Stigler knew that if the story ever made into the German military command, he would be summarily executed for dereliction of duty. Stigler never told a soul until many years later when he had successfully immigrated to Canada. Brown and his crew made it back to England and reported the truth of what happened and were nominated for medals by their commanding officer. But the US and Allied command immediately put a gag order on the episode and declared it Top Secret. The crew got no medals. Many years later, when he was an aircraft manufacturing executive in Florida, Brown advertised in German language WWII newspapers to try to find the pilot who had saved his crew. He left out several key details of the incident in his letters to the papers and eventually Stigler heard of the effort by Brown, learned who Brown was, and contacted him. Both men had been deeply affected by the incident and eventually became life long friends, often referring to each other as brothers. They made speaking engagements together, talked on the phone on nearly a daily basis, and shared a deep, almost spiritual relationship.
Despite any deficiencies the book has due to the ghost writer, it does a wonderful job of describing the incident and the effect it had on Stigler and Brown. It focuses almost entirely on the war career of Stigler with little emphasis on the war career of Brown. It also says as little as possible about the relationship between the two after their reunion. In these respects, the book is deeply deficient. But the book also does a good job of telling the story of how many Germans were deeply opposed to Hitler and the Nazis while remaining deeply committed to their country. There were many people, even in the German military, who knew how horrible Hitler and the Nazis were, how terrible their efforts to annihilate the Jews and other minorities were, and how devastating the Nazi actions were to the German character, reputation, and morale. Every one of those people placed their very lives in danger by holding such views. There was a real resistance in Germany during WWII and the heroes and heroines of that resistance deserve to have their stories told.

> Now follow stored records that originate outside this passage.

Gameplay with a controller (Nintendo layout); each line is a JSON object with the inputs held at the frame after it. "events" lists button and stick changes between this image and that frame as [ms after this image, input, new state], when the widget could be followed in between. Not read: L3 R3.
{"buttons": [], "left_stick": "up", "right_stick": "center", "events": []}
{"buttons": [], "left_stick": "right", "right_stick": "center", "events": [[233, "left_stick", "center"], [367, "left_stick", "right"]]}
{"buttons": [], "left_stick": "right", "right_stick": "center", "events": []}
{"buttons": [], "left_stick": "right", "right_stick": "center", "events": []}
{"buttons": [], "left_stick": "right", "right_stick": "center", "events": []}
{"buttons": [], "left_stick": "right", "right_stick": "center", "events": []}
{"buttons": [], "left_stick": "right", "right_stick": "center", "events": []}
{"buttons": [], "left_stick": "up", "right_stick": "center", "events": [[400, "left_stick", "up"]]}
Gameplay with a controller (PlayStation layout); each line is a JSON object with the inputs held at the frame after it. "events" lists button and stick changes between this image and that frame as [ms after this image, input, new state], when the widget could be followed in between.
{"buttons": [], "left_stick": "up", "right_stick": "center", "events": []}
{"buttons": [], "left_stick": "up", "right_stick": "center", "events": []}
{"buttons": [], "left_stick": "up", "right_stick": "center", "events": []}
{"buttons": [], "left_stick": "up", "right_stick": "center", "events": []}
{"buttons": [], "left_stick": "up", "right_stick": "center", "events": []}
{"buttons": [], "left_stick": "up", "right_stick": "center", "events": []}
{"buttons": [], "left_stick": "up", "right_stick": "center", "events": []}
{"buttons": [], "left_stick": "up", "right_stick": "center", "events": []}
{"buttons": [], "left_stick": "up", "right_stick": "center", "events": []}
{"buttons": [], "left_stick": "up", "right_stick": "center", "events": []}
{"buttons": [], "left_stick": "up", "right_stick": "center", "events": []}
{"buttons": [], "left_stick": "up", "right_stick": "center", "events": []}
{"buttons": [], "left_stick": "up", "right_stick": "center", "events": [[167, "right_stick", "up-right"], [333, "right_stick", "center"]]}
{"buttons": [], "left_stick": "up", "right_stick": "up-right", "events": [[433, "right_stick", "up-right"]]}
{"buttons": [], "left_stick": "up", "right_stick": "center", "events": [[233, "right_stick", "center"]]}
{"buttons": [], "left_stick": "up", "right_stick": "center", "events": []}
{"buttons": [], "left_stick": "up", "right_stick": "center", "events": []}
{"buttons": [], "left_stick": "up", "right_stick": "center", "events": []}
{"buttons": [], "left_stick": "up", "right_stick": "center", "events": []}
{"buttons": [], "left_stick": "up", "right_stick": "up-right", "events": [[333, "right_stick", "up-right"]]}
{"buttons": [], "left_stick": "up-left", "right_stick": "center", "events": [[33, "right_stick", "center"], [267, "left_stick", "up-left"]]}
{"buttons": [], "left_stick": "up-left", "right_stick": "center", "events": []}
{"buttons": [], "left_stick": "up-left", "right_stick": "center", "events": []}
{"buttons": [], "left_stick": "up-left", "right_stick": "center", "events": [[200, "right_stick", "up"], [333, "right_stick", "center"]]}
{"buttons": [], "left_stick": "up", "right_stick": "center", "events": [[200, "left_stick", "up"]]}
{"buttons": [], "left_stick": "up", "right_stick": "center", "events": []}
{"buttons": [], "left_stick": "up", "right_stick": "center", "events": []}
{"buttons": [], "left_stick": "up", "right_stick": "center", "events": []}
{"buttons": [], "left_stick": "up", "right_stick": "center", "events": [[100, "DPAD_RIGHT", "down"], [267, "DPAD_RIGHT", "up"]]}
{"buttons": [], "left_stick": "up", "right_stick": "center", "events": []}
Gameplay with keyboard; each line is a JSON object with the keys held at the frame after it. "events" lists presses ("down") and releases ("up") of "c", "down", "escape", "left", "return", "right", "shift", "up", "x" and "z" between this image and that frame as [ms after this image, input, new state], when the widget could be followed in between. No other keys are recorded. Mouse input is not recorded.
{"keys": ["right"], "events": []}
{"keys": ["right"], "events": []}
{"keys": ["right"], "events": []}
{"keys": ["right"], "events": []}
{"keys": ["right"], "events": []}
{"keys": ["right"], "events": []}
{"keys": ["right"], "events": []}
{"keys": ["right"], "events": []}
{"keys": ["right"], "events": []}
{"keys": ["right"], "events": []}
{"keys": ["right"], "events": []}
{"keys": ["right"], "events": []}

After WWII ended, Franz Stigler found himself ostracized in Germany because the German people believed that the fighter pilots had failed Germany by not protecting them from the Allied bombing which led to the end of the war. As a former fighter pilot, Stigler found it nearly impossible to get any kind of job even down to the most menial of labor. He chose to emigrate to Canada and it turned out to be the best thing he could have done. He prospered in Canada and even owned a fully restored Messerschmitt fighter plane which he used to act as the "bad guy" at air shows all over North America traveling and flying with the very men he had fought against in the war. The story of Stigler and Brown is a story that deserves to be told, deserves to be read, and deserves to be repeated by others who are forced into enmity by unjust governments. Buy the book! Read it! Come to understand that not all Germans were evil during WWII.